Kontağı açar şoför, sonra gaza basar;

Su dökülür ardından, gurbet ile gider...

Hasanlar alır gider, toy bir delikanlı;

Yavuklular bırakır, geride sevdalı.

Mehmetler alır gider, dipdiri capcanlı;

Bir gözyaşı bırakır, ağıtlarla gider...

Tarlaları tırpansız, Kırmacılım kırık;

Kara Öküz’ ü satmış, anam gönlü buruk;

Boş tarlalarda gezer, ayağında çarık,

Bin analar bırakır, sürülerle gider...

İbibikler kaçar da, bülbüller susar;

Seller alır toprağı, yağmurlar kan kusar;

Valaylım sessiz ağlar, bağrına taş basar;

Kor alevler bırakır, hüzünlerle gider...

Nice evleri suskun, açılmaz bir perde;

Eskiden neşe, sevinç olurdu bu yerde;

Düşmeye görsün Akçay bir kere bu derde;

Issız yollar bırakır, gelinlerle gider...

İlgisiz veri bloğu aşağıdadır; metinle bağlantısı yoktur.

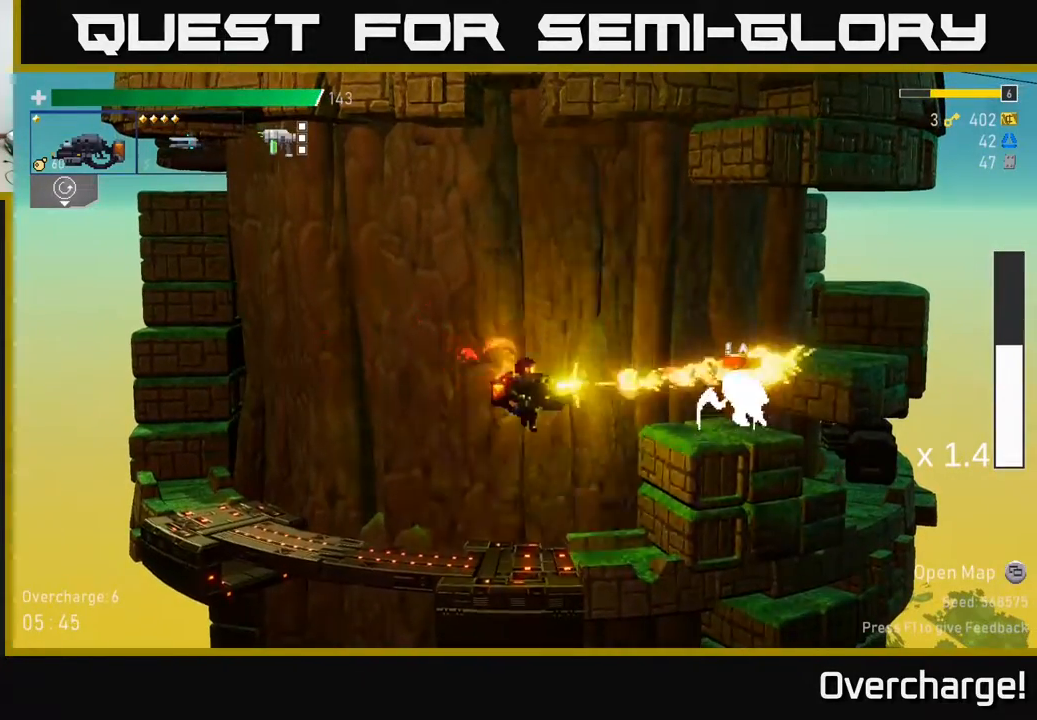
{"buttons": ["R2"], "left_stick": "right", "events": [[400, "left_stick", "right"]]}
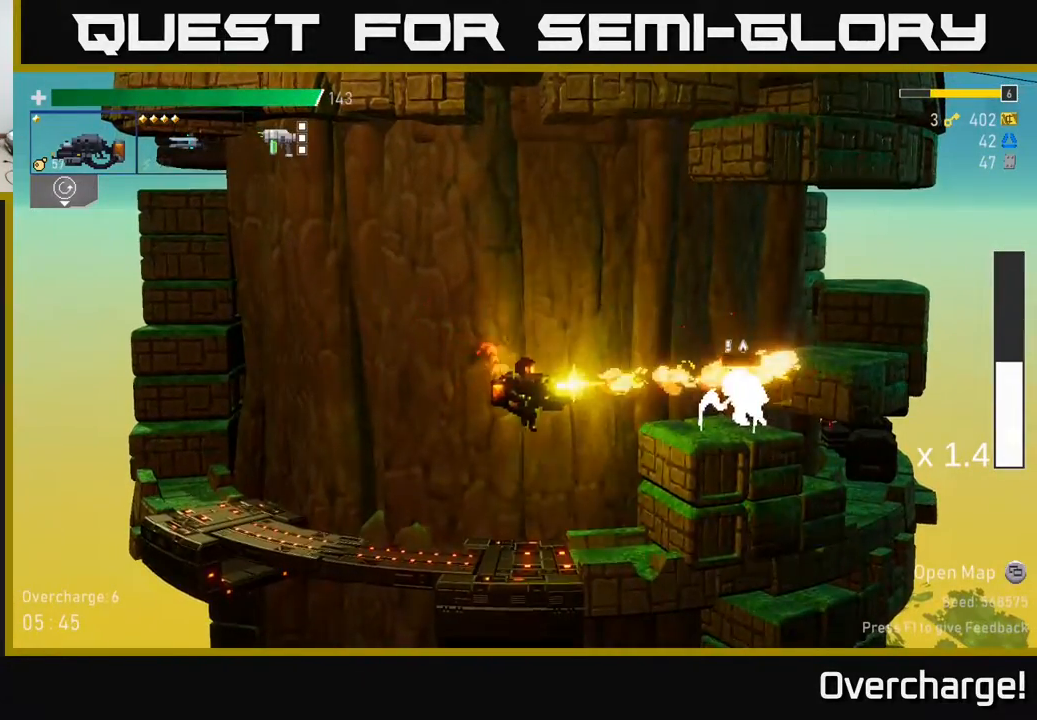
{"buttons": [], "left_stick": "right", "events": [[200, "R2", "up"], [233, "X", "down"], [367, "X", "up"]]}
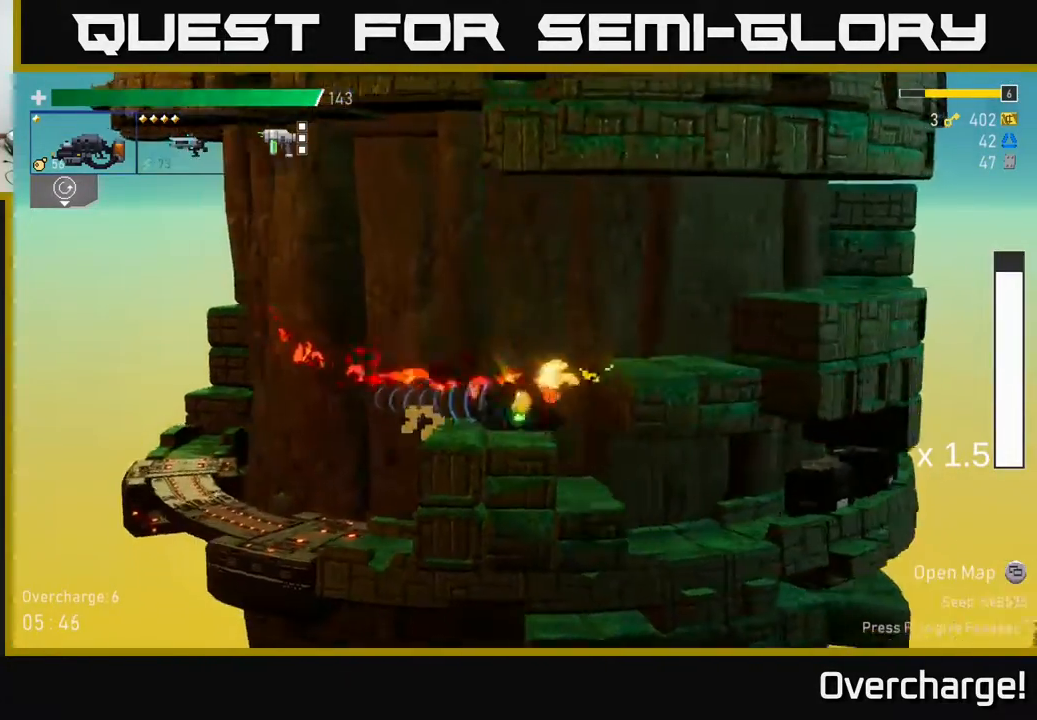
{"buttons": ["X"], "left_stick": "right", "events": [[200, "A", "down"], [400, "A", "up"], [483, "X", "down"]]}
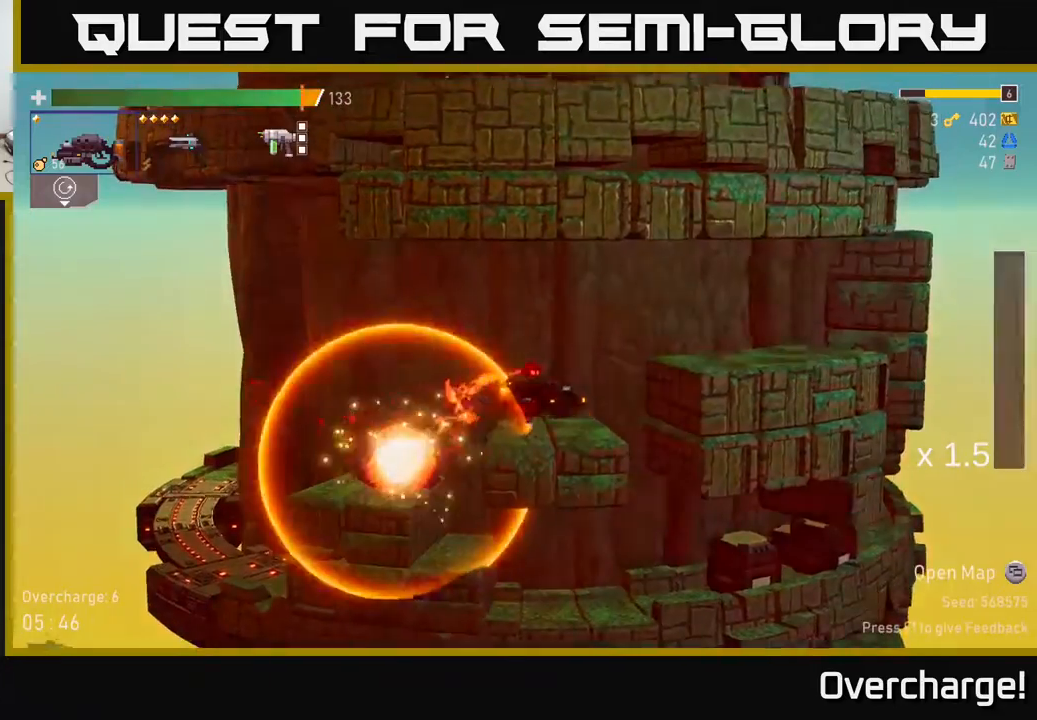
{"buttons": [], "left_stick": "down-right", "events": [[83, "X", "up"], [200, "left_stick", "center"], [250, "left_stick", "up-left"], [367, "left_stick", "center"], [433, "left_stick", "down-right"]]}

Tasköyler garip kalır, kuşlarla baş başa;

Ahat ağlar, başını vurur taştan taşa;

Korna çalar otobüs dağa, kurda, kuşa;

Çakıl taşlar bırakır, kara yasla gider...

Fakirlik basar köyü, Saray viran olur;

Her nefes alışında köy hasreti solur;

Ne giden gelir geri, ne arayan bulur;

Saray’ ı boş bırakır, hayallerle gider...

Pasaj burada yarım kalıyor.